CHALLENGE 1:
Reproduce the clock time change records line by line, starting with the first record and ending with the line containing "92: 3:04 -> 12:44", inclusive.

— Begin READING PASSAGE —

Spread the news! University of Reading’s Typography papers are available as downloadable PDF files
A great announcement follows: articles from the Typography papers series are being made available as free-to-download PDF files on the University of Reading’s Typography & Graphic Communication website.
Available here, the selected articles were published in volumes 5, 6, and 7 of Typography papers with PDF files of articles in volumes 1, 2, 3, 4, 8, and 9 to follow.
“We look forward to reconnecting with existing readers and reaching new ones by means of this digital resource” reads the University of Reading’s announcement. But what are these papers all about?
Conceived and developed by Paul Stiff at the Department of Typography & Graphic Communication, Typography papers were edited by Stiff from issue 1 through issue 8 — apart from volume 3 (edited by Christopher Burke and Sue Walker) and volume 4 (edited by Robin Kinross and Sue Walker). After Stiff passed away in 2011, Typography papers volume 9 (2013)was edited by Eric Kindel and Paul Luna.

— End READING PASSAGE —
— Begin EXERCISE INPUT —

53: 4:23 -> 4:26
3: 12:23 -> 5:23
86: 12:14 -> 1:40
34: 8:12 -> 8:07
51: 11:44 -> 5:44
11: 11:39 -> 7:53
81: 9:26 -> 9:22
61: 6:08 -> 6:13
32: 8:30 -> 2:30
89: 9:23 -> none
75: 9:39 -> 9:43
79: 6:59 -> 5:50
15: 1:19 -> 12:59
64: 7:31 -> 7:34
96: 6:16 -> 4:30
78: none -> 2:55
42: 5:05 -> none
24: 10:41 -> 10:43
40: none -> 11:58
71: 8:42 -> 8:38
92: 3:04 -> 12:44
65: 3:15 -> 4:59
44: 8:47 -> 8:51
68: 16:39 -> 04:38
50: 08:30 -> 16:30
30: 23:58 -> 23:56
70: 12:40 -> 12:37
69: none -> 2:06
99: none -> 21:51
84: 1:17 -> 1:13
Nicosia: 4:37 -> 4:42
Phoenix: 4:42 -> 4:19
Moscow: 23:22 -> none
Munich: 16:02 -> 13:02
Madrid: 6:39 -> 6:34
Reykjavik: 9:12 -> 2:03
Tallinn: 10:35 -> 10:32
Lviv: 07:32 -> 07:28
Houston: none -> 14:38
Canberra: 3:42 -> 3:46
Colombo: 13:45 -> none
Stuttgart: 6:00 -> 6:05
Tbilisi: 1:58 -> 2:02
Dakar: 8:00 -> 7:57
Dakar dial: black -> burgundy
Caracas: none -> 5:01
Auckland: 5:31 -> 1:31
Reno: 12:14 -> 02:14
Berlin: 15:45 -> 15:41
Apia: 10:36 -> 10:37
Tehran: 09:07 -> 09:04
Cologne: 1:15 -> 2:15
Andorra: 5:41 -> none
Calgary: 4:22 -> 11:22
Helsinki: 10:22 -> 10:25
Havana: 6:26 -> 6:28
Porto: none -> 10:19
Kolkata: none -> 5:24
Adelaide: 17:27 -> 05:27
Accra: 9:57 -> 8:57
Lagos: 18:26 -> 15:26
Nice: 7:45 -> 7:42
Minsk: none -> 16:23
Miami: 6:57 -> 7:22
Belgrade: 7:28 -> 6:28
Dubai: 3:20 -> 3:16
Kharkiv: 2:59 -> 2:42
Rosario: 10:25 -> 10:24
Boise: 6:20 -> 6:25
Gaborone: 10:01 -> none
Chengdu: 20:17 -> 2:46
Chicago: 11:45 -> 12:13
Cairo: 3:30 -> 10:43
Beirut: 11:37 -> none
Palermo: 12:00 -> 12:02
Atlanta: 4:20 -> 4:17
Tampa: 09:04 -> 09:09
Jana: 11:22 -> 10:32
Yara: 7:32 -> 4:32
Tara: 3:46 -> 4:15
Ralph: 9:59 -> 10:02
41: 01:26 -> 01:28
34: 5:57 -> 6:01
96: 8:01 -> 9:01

— End EXERCISE INPUT —

CHALLENGE 2:
Rewrite the part of the Typography papers announcement between "Available here, the" and "papers all about?", inclusive, putting "online archive" in place of "digital resource".

TASK RESPONSE 1:
53: 4:23 -> 4:26
3: 12:23 -> 5:23
86: 12:14 -> 1:40
34: 8:12 -> 8:07
51: 11:44 -> 5:44
11: 11:39 -> 7:53
81: 9:26 -> 9:22
61: 6:08 -> 6:13
32: 8:30 -> 2:30
89: 9:23 -> none
75: 9:39 -> 9:43
79: 6:59 -> 5:50
15: 1:19 -> 12:59
64: 7:31 -> 7:34
96: 6:16 -> 4:30
78: none -> 2:55
42: 5:05 -> none
24: 10:41 -> 10:43
40: none -> 11:58
71: 8:42 -> 8:38
92: 3:04 -> 12:44

TASK RESPONSE 2:
Available here, the selected articles were published in volumes 5, 6, and 7 of Typography papers with PDF files of articles in volumes 1, 2, 3, 4, 8, and 9 to follow.
“We look forward to reconnecting with existing readers and reaching new ones by means of this online archive” reads the University of Reading’s announcement. But what are these papers all about?